**Consigne:**
Pouvez-vous reprendre le texte sur les catalyseurs industriels et en écrire la suite après sa dernière phrase ?

___ Texte fourni

A la une

Indispensables dans l’industrie chimique, les catalyseurs, utilisés pour accélérer les réactions industrielles, sont encore mal connus d’un point de vue scientifique. C’est pour combler ce manque, et favoriser des procédés moins polluants, qu’une équipe grenobloise a développé une méthode de caractérisation inédite.
Alors que l’industrie chimique peut avoir des conséquences désastreuses sur l’environnement, nombre de scientifiques s’efforcent de trouver les moyens de limiter cet impact. Dans cette perspective, les travaux sur la catalyse jouent un rôle essentiel pour réduire la pollution atmosphérique : dans le passé, des avancées dans ce domaine ont déjà ainsi permis de diminuer les émissions d’oxydes d’azote et de dioxyde de soufre, issues de la combustion d’énergies fossiles et responsables des pluies acides.
« Aujourd’hui, il reste encore beaucoup de progrès à faire pour optimiser les processus de fabrication industrielle », souligne Julio Cesar da Silva, chercheur CNRS à l’institut Néel, un laboratoire du CNRS installé à Grenoble. Ce physicien, dont les travaux intéressent beaucoup la chimie, a coordonné le projet ASTeCa[1], soutenu par l’Agence nationale de la recherche, de 2021 à 2024 . Avec des résultats remarquables puisqu’il a abouti au développement d’une méthode de caractérisation chimique inédite.
Difficile caractérisation des catalyseurs industriels
Aboutissement de travaux que Julio Cesar da Silva menait depuis des années, le projet est parti d’un constat : la difficulté à caractériser les catalyseurs utilisés dans l’industrie. En effet, ceux-ci sont constitués de matériaux hétérogènes complexes, qui associent des supports comme l’alumine ou la silice à des additifs divers (fer, soufre, nickel, platine…). « Les paramètres sont tellement nombreux que leur fabrication est souvent empirique et, qui plus est, protégée par le secret industriel », précise le scientifique.
De plus, alors que les catalyseurs utilisés pour la recherche ne mesurent en général que quelques dizaines de nanomètres, l’échelle, ici, est tout autre : nombre d’usines utilisent de grands objets formés de céramique poreuses, entre quelques dizaines de micromètres à quelques millimètres, intégrées dans des réacteurs de 20 mètres de haut et capables de résister à une température de 600°C.

______
___ Données fournies

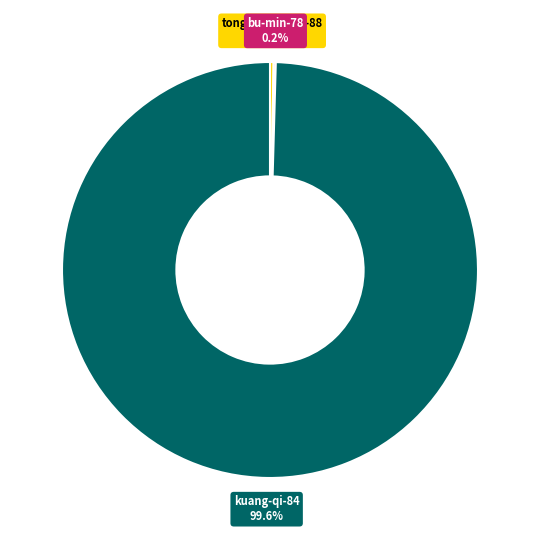

Is there any slice that represents more than half of the pie?

Yes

______

**Résultat attendu:**
Dès lors, les outils standards ne suffisent pas à obtenir des informations précises : « avec la microscopie électronique, les électrons ne pénètrent pas assez à l’intérieur de la matière, tandis que les outils utilisant la lumière visible ne fonctionnent pas avec ces matériaux non transparents, observe le chercheur. Quant à la microscopie à rayons X classique, son efficacité sur des matériaux hétérogènes est, elle aussi, assez relative ».
Extraction de différents composants du catalyseur à partir de données obtenues à l'aide de la méthode de microscopie à rayons X 3D proposée © Julio Cesar da Silva / Institut Neel
En 2021, une collaboration avec l’université saoudienne KAUST (King Abdullah University of Science and Technology) ouvre la voie à des recherches sur les catalyseurs utilisés pour améliorer la transformation du pétrole et produire des carburants débarrassés de leurs impuretés, notamment des métaux lourds : « même s’il s’agit de pétrole, il y a un réel enjeu écologique à fabriquer de l’essence, du kérosène ou du gazole plus propres », insiste Julio Cesar da Silva qui se concentre donc sur la caractérisation de ces catalyseurs industriels.
Une technique révolutionnaire...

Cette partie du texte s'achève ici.